Besides using the built-in trading indicators available on the margin trading platform, traders can also make use of the myriad indicators available on third-party websites, including alternative.me’s Crypto Fear & Greed Index.
By using a variety of these indicators, it is possible to gain insight into what other traders are likely doing given the market conditions — while helping traders better decide which assets to trade and with what margin.
For any trader to be successful, solid fundamentals are an absolute necessity. However, with a large number of retail investors in the cryptocurrency industry and the ease of access of cryptocurrency trading platforms, there are a huge number of inexperienced traders that skip out on the fundamentals and just dive straight into the market.
Because of this, many beginner traders have poor risk control, are unable to recognize most potential opportunities, and are frequently unable to keep emotions out of their trading decisions. This frequently leaves inexperienced traders holding onto losing positions for far longer than necessary — which can be potentially catastrophic when trading with leverage.
To avoid this, traders should learn the fundamentals of technical and sentiment analysis before embarking on any large trades. Most exchange platforms will provide a wealth of educational materials to users, whereas the popular market analysis suite TradingView has a useful educational ideas section that can help traders get to grips with both basic and more advanced trading strategies and graph formations.

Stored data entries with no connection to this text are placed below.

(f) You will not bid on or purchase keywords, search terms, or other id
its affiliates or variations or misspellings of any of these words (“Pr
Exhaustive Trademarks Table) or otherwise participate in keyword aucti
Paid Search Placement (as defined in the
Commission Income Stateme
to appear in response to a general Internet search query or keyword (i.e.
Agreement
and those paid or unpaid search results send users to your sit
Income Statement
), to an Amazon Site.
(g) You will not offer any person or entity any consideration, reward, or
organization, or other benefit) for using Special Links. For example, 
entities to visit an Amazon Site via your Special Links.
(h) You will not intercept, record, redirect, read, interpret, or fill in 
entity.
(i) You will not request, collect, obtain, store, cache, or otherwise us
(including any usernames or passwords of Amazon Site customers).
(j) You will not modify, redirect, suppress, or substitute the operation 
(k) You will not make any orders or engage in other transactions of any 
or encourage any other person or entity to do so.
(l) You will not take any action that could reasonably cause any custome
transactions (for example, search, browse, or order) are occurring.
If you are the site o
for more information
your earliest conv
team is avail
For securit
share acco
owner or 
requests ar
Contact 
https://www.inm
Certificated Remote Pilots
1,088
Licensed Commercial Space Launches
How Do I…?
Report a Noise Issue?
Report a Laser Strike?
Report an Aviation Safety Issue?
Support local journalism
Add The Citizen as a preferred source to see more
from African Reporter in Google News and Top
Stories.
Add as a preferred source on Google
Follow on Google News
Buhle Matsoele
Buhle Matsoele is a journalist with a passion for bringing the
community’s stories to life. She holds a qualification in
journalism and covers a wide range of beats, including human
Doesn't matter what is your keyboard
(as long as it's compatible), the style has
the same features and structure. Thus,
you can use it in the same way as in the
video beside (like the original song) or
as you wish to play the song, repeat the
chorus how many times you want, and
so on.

Additionally, traders can check out the BeInCrypto Telegram trading channel, where we provide regular updates on the current market situation— as well as up-to-date market analyses.
Although these three tips will help most beginner traders increase their success rate and profitability, they are certainly not the only things that should be considered when margin trading. There is a huge variety of useful tools available online to help traders make better trade decisions — but few traders actually take advantage of what is on offer.
As such, we recommend that traders constantly seek to improve, both fundamentally and through the use of the myriad tools designed to help identify opportunities and successfully capitalize them. For example, TradingView’s alerts feature can help to identify trading opportunities when used correctly, while StormGain’s demo trading tool can operate as a suitable sandbox for those looking to hone their skills without taking on any risk.
Disclaimer: This article is not trading advice and should not be construed as such. Always consult a trained financial professional before investing in cryptocurrencies, as the market is particularly volatile. StormGain is an exchange partner of BeInCrypto.